Miniature keychain sized game console

The Thumby is a small Bumble Bee-sized programmable game console produced by TinyCircuits of Akron, Ohio and funded by a Kickstarter campaign. The console measures 1.2 × 0.7 × 0.3 in.

==History==
The first concept for the Thumby originated roughly around 2015 or 2016. An early version of the system was shown at the 2016 Bay Area Maker Faire.

A Kickstarter crowdfunding campaign to raise money for the console began on September 28, 2021. The company projected a production of at least 10,000 Thumby consoles despite the 2020–2023 global chip shortage. A stated goal was to ship consoles to backers by February 2022, with plans to ship some early units in Fall 2021. The console shipped in 2022. The Verge reported on a follow-up Thumby Color console Kickstarter in August 2024. Listed improvements include a color display, improved processor, and a haptic feedback motor. The Thumby Color entered the market in 2025.

==Games==
The Thumby includes six preloaded games:
- TinySaur/Saur Run
- Thumgeon
- TinyTennis/Tennis
- Annelid
- Space Debris
- TinyBlocks/TinyTris

Additional games can be downloaded from the internet on a personal computer, then loaded onto the console over USB.

==Hardware==
The Thumby is powered by a Raspberry Pi RP2040 microcontroller.
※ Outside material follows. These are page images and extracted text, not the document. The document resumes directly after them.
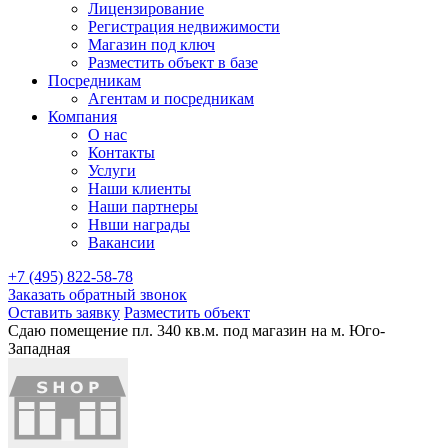
Лицензирование
Регистрация недвижимости
Магазин под ключ
Разместить объект в базе
Посредникам
Агентам и посредникам
Компания
О нас
Контакты
Услуги
Наши клиенты
Наши партнеры
Нвши награды
Вакансии
+7 (495) 822-58-78
Заказать обратный звонок
Оставить заявку
Разместить объект
Сдаю помещение пл. 340 кв.м. под магазин на м. Юго-
Западная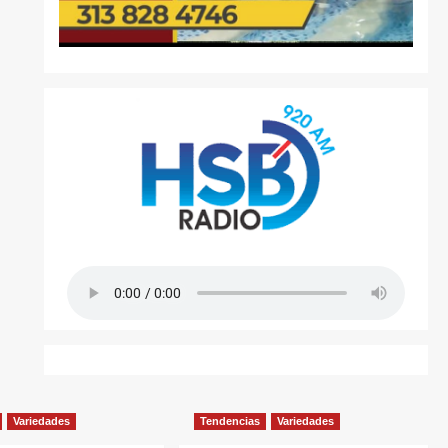
Variedades
Tendencias
Variedades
The console provides 2MB of onboard storage. MicroPython is supported with a web based development environment.

A small 0.38 × 0.27 in 72×40 pixel 1-bit OLED panel is used as the display. A buzzer is also included for simple audio feedback.
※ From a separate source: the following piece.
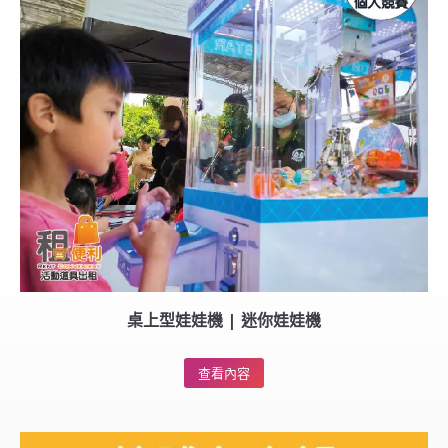
桌上型娃娃機 | 迷你娃娃機
查看內容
A microUSB port is used to connect the console with computers, as well as to support the Thumby link cable. This port is also used to charge the lithium polymer battery, which provides about 2 hours of operational runtime with a capacity of 40 mAh.

The system is notable for its small size, measuring at 1.2 × 0.7 × 0.3 in. The console can be mounted on a keychain. The system has a mass of 4.7 g.

The console casing was made in a variety of colors including gray, dark gray, blue, pink, gold, green, and clear.